The results of the simulations with data based on the unidimensional model (see Figure A1) show that power generally increases with sample sizes and the number of response categories. For the proposed score‐based tests for ordinal factor models as well as for tests based on GRMs fitted via FI estimation, power lies between 98% and 100% when there is parameter fluctuation with respect to all model parameters. Figure A4shows that given fluctuation with respect to the threshold parameters of the first item τ1k only, sample sizes of at least n=2000 are needed for k=4 thresholds and sample sizes of at least n=1000 are needed for k=6 thresholds to achieve power of over 90% for all test statistics. For the simulated data sets with parameter fluctuation with respect to the discrimination parameters λj, power results for both ordinal factor models and for GRMs fitted via FI estimation are shown in Figure A5. For k=1, sample sizes of n=2000 are needed to achieve power of over 90% for all tests statistics. In general, with respect to power, the score‐based test does not perform better for models fitted via FI estimation as compared to ordinal factor models.
Type I error results for the unidimensional model are generally within the expected range of 3% and 6% for all test statistics for ordinal factor models and for GRMs fitted via FI estimation for all sample sizes and numbers of thresholds. This indicates that the score‐based test for ordinal factor analysis performs equally well as for the GRMs fitted via FI estimation when estimating unidimensional IRT models. The computation times for fitting the unidimensional GRM via FI estimation (using the EM algorithm) and the ordinal factor models are very similar (see Table A4).

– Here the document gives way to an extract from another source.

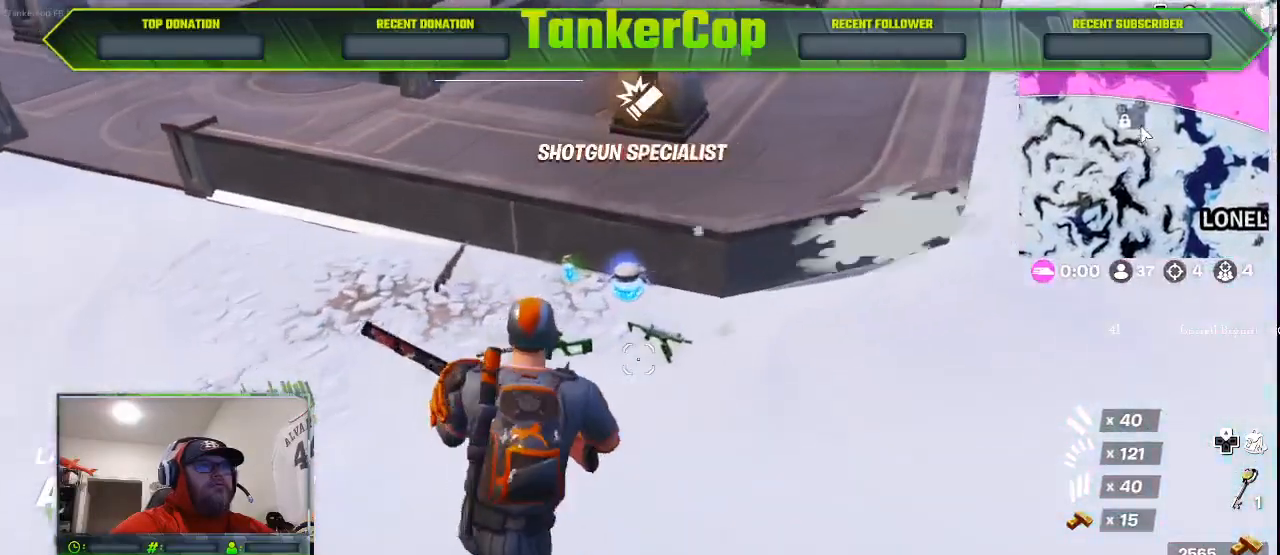
{"dt_ms": 500, "buttons": [], "left_stick": "up-right", "right_stick": "center", "events": []}
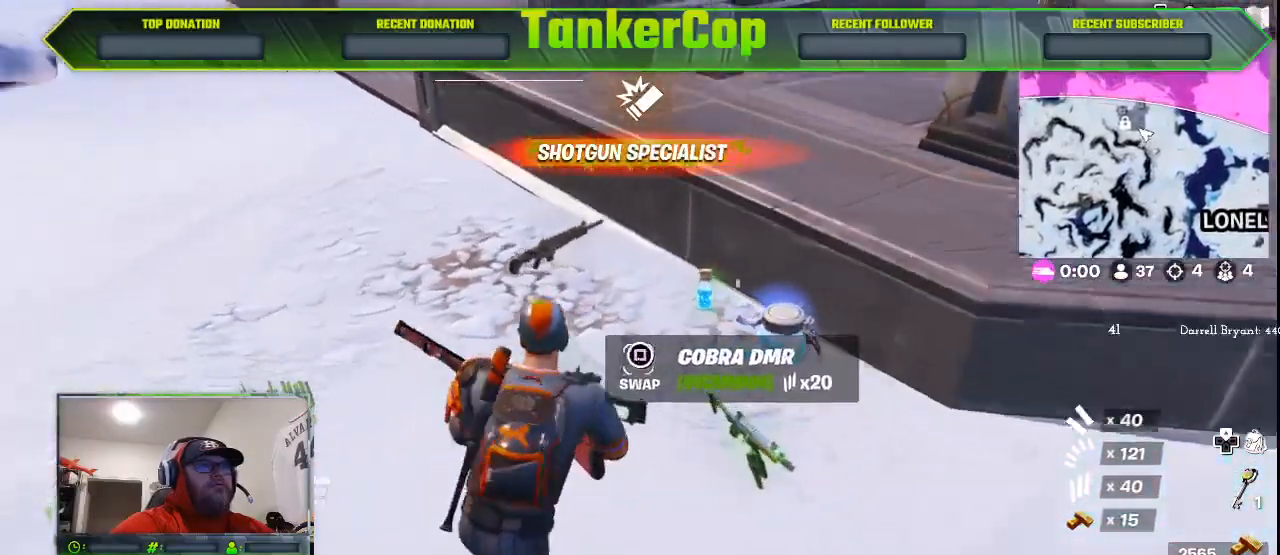
{"dt_ms": 500, "buttons": [], "left_stick": "right", "right_stick": "center", "events": [[33, "L1", "down"], [33, "right_stick", "left"], [167, "L1", "up"], [167, "left_stick", "right"], [167, "right_stick", "center"]]}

Computation times for fitting the multidimensional model (see Figure A2) are much higher for FI estimation (using the MH‐RM algorithm) compared to ordinal factor analysis with LI estimation (see Table A5), highlighting the benefits of ordinal factor analysis in this setting. The results also show that high power (100%) is achieved for both ordinal factor models and for GRMs fitted via FI estimation when there is parameter fluctuation with respect to all model parameters. Power results for the data sets with parameter fluctuation with respect to only the threshold parameters of item 1 and 2 are shown in Figure A6. Interestingly, the multidimensional model outperforms the unidimensional model in this simulation scenario. Here, sample sizes of n=1000 suffice for models with two response categories to achieve power of over 90% for all test statistics. The power results of the score‐based test when the discrimination parameters λj of all items differ between the focal and the reference group are shown in Figure A7. When only the discrimination parameters differ in data sets of n=500 and k=1, power lies between 29.2% and 52.8%. For data sets with k=2, power is at least 72.5%. Power results are generally very similar between ordinal factor models and for GRMs fitted via FI estimation. However, there are considerable differences between these two types of models regarding the Type I error (see Figure A8). Type I error rate is higher for the score‐based tests applied to GRMs fitted via FI estimation. This is particularly the case for the CvM, maxLM, maxLMo and WDMo test statistics.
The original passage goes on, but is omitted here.